### DOCUMENT TEXT
=====

3.8.2 HCP100UR subjects

Limiting the dataset to only 100 subjects with known high phenotype uniformity resulted in no, or a slight, improvement of the validation accuracy scores across all pipelines. Again, some of that improvement can likely be attributed to an easier classification objective, but as before these results seem to suggest that phenotype uniformity may not be a major confounding factor.

3.8.3 Movement-based frame censoring

The removal of high-motion frames from the time series of the HCP100UR subjects resulted in a small overall decrease in accuracy scores. Given that the truncation results already indicate that removal of random frames from the time-series produces poorer accuracy scores, the decrease in accuracy here is not enough to conclude that the high-motion frames in particular are a confounding factor above and beyond the removal of frames in general.

4 CONCLUSIONS

The most notable result is the demonstration that some machine learning techniques and some matrix construction pipelines can achieve high accuracy on both subject fingerprinting and task decoding from FCs, from among a relatively high number of classes in each case: distinguishing between 865 subjects, or between 8 cognitive states, with up to more than 99% accuracy.

=====

### GIVEN INFORMATION
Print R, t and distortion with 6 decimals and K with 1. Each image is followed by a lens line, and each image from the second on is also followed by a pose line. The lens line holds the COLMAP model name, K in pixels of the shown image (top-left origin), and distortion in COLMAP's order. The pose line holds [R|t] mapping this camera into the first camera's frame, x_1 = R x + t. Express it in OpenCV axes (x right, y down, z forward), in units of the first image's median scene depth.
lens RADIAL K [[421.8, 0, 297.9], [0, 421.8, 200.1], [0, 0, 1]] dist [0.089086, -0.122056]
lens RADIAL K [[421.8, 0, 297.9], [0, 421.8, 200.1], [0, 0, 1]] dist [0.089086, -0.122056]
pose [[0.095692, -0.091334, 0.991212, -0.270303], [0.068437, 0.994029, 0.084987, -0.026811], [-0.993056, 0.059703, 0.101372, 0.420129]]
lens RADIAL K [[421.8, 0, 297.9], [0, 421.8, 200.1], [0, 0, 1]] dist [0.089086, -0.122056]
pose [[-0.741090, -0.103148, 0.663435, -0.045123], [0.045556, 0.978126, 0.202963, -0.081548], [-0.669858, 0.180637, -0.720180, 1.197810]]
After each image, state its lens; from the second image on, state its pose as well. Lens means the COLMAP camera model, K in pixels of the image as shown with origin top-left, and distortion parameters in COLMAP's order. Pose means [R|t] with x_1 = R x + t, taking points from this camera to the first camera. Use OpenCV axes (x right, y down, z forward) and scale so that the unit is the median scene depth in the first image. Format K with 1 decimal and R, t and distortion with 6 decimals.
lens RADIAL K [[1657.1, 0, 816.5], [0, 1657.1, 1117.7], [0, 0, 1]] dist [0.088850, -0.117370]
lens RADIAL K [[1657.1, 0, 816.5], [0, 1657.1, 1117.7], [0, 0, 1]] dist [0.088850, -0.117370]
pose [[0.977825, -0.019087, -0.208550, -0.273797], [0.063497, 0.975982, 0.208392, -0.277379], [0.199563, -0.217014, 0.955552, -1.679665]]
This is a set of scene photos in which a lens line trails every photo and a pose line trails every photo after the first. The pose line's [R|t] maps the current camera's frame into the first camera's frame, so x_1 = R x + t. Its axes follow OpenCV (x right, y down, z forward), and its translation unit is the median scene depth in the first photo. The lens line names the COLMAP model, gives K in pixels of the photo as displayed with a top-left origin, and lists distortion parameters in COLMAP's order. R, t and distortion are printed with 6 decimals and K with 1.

=====

### EXERCISE REQUIREMENTS
[1] Answer the following from the classification-accuracy passage.
(a) How many subjects were kept when the dataset was limited to those with known high phenotype uniformity?
(b) What effect did removing high-motion frames from the HCP100UR time series have on accuracy scores?
(c) Between how many cognitive states could the techniques distinguish?
[2] Carry the classification-accuracy passage forward from its final sentence.

### ANSWERS BY ITEM NUMBER
[1]
(a) 100 subjects.
(b) A small overall decrease.
(c) 8 cognitive states.

[2]
For the best overall performance of a single architecture, the LDA classifier shows a strong ability to discriminate between individual subjects and cognitive states, a consistency of the results across matrix construction pipelines, and provides a useful metric of the means of its classifications via its coefficients.

For subject fingerprinting among a large number of subjects, the LDA classifier gives the highest and most consistent accuracy scores. For task decoding, the LDA, NN, and SVM classifiers perform similarly, though the SVM has a slight advantage across all pipelines.

The pipelines that are most consistently associated with higher classification accuracy scores are: finer parcellations (more brain regions), with GSR, without task regression, and without truncation of time-series.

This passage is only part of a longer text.